The dishes were meant to showcase the creativity and resourcefulness of people with criminal records. The dishes included the Pop-Tart pie.
“Tonight,” she said, “I didn’t want people dying of a heart attack eating my food. So we actually made the custard from scratch, and we flavored it really nicely with some real pureed fruit, to get that Hawaiian kind of aspect to it.”

For example, with just a small hotpot in her former cell, Krueger could boil water for noodles and also get a sous vide-type effect by boiling meat in a tortilla bag.
Krueger recalled the first time she made Pop-Tart pie for a release party for her friend and what it meant to be able to share meals she prepared with other prisoners.
“You guys can take away our clothes. You guys can take away our names. You guys can take away, you know, our families. You can rip us of our freedom,” she said. “But (cooking) is one thing that we have in this community that we’ve been able to forge among the debris and the rubble.”
Changing the narrative
Cell to Table was organized by a nonprofit called The Community. The organization connects and empowers people at various points in the criminal legal system through reentry and pre-entry services — preparing people to leave prison well before their release date.
Shannon Ross is The Community’s founder and CEO. He started the organization while serving a 17-year sentence. He said the Cell To Table events showcase humanity and connection.
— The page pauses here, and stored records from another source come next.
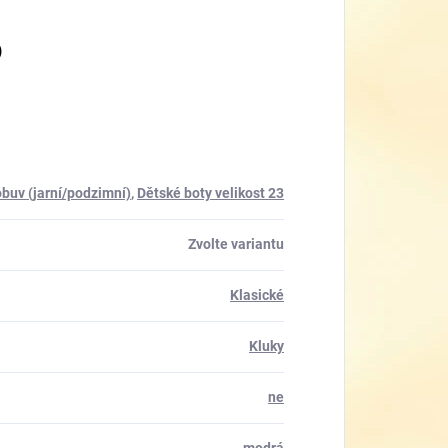
)
obuv (jarní/podzimní)
,
Dětské boty velikost 23
Zvolte variantu
Klasické
Kluky
ne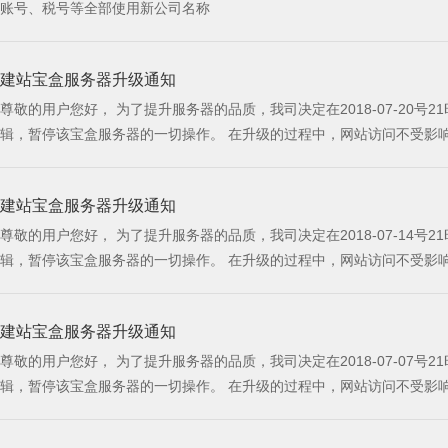
账号、税号等全部使用新公司名称
建站宝盒服务器升级通知
尊敬的用户您好， 为了提升服务器的品质，我司决定在2018-07-20号21时针对建站宝盒服务器s138.nicebox.cn进行升级，预计此次升级耗时3小时， 在升级过程中，s138.nicebox.cn宝盒服务器将会暂停登录以及编
建站宝盒服务器升级通知
尊敬的用户您好， 为了提升服务器的品质，我司决定在2018-07-14号21时针对建站宝盒服务器s143.nicebox.cn进行升级，预计此次升级耗时3小时， 在升级过程中，s143.nicebox.cn宝盒服务器将会暂停登录以及编
建站宝盒服务器升级通知
尊敬的用户您好， 为了提升服务器的品质，我司决定在2018-07-07号21时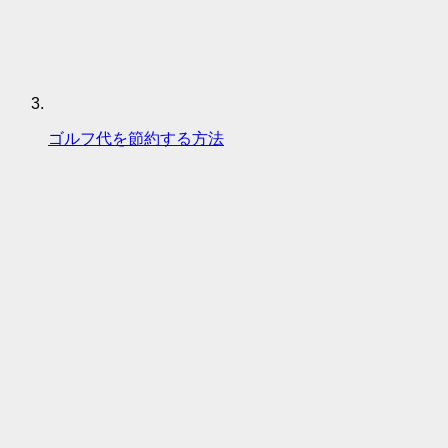
ゴルフ代を節約する方法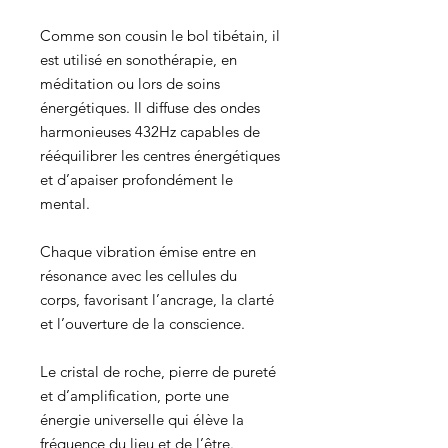
Comme son cousin le bol tibétain, il
est utilisé en sonothérapie, en
méditation ou lors de soins
énergétiques. Il diffuse des ondes
harmonieuses 432Hz capables de
rééquilibrer les centres énergétiques
et d’apaiser profondément le
mental.
Chaque vibration émise entre en
résonance avec les cellules du
corps, favorisant l’ancrage, la clarté
et l’ouverture de la conscience.
Le cristal de roche, pierre de pureté
et d’amplification, porte une
énergie universelle qui élève la
fréquence du lieu et de l’être.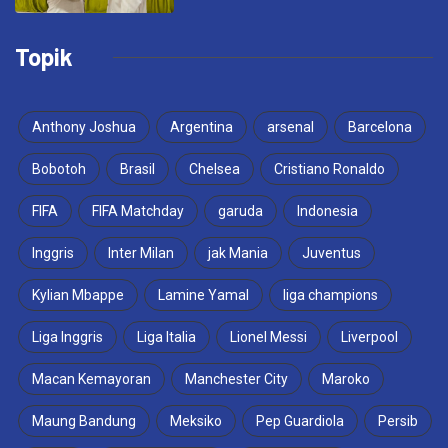
Topik
Anthony Joshua
Argentina
arsenal
Barcelona
Bobotoh
Brasil
Chelsea
Cristiano Ronaldo
FIFA
FIFA Matchday
garuda
Indonesia
Inggris
Inter Milan
jak Mania
Juventus
Kylian Mbappe
Lamine Yamal
liga champions
Liga Inggris
Liga Italia
Lionel Messi
Liverpool
Macan Kemayoran
Manchester City
Maroko
Maung Bandung
Meksiko
Pep Guardiola
Persib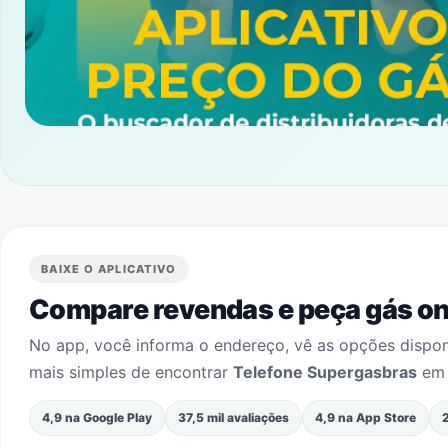
BAIXE O APLICATIVO
Compare revendas e peça gás onl
No app, você informa o endereço, vê as opções dispo
mais simples de encontrar
Telefone Supergasbras
e
4,9 na Google Play
37,5 mil avaliações
4,9 na App Store
2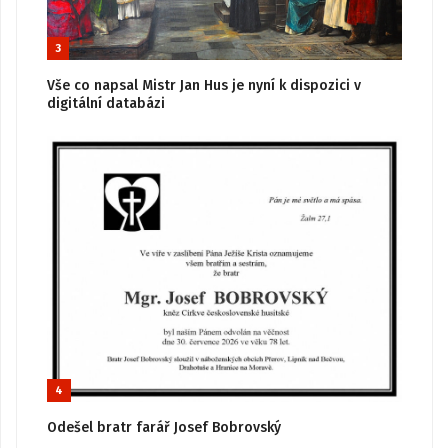
3
Vše co napsal Mistr Jan Hus je nyní k dispozici v
digitální databázi
4
Odešel bratr farář Josef Bobrovský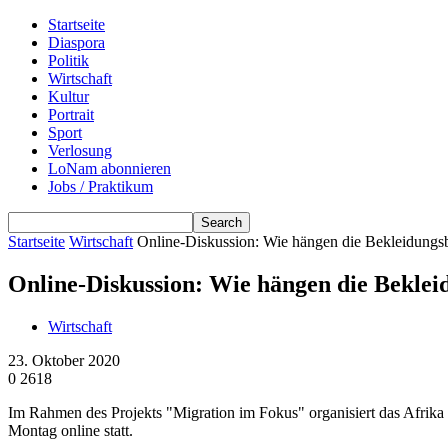
Startseite
Diaspora
Politik
Wirtschaft
Kultur
Portrait
Sport
Verlosung
LoNam abonnieren
Jobs / Praktikum
Startseite
Wirtschaft
Online-Diskussion: Wie hängen die Bekleidung
Online-Diskussion: Wie hängen die Bekle
Wirtschaft
23. Oktober 2020
0
2618
Im Rahmen des Projekts "Migration im Fokus" organisiert das Afrik
Montag online statt.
“When you break bread with people, you get to see a different side of them. You’re open to a different side of them. You’re open to their mistakes in a way that softens your reaction,” Ross told “Wisconsin Today.”
“All these things that we want people to be when they come home from prison, all of that starts first and foremost by seeing the human being,” he said.
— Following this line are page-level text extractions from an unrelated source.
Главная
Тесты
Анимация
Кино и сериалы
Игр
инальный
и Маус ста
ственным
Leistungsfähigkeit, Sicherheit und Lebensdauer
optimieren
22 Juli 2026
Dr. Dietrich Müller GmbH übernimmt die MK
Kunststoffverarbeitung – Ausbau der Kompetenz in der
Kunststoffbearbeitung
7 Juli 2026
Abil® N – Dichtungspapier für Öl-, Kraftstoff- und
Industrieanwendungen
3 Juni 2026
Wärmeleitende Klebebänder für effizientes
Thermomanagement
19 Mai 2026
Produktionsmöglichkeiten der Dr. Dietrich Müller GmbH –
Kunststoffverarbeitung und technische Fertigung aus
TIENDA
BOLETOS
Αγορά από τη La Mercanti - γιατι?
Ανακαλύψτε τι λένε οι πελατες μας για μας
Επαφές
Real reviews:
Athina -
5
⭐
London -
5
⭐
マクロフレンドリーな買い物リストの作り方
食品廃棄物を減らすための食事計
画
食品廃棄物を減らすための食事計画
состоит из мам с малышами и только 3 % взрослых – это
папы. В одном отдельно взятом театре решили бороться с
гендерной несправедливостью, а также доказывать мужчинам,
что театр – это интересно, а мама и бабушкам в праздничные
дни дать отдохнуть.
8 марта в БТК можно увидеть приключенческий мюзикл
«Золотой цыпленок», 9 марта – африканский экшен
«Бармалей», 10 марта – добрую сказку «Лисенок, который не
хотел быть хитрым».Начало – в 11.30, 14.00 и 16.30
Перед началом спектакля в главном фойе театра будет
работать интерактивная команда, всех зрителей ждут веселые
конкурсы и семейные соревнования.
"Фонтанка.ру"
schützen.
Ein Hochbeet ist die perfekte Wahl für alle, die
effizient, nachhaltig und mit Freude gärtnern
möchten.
Even nine years after her release, Krueger still makes the Pop-Tart pie for family reunions. Her mother requests it specifically.
“This is just one of those things that I was able to take from that experience and turn it into something that I love, which is, you know, cooking for friends and family,” she said.
The menu
Dishes for Cell To Table included Krueger’s Pop-Tart pie as well as “The Hookup,” a burrito stuffed with ramen noodles, beef chili, chicken and crushed Doritos.
There was a side of pineapple mackerel fried rice, which an audience member said is a popular ingredient in prison because people can get it in small $1 packets, and it’s easy for trading.

Chef Nathan Bailey contributed tuna wraps. He was released from prison in September and already has a job at a local food cart.
In prison, Bailey found cooking to be a creative outlet and something to focus his time on.
“I came from selling drugs, and that was a different level of people pleasing. So now I just switched my gears around. I just woke up,” he said.
Bailey said as he cooked in prison, he built his skills and found a passion for it. Hearing people compliment his cooking filled him with purpose.
“It brought them on out of that ‘I’m incarcerated (feeling),’” he said. “Hearing people (enjoy my food), it gave me that sense of like maybe I should do this.”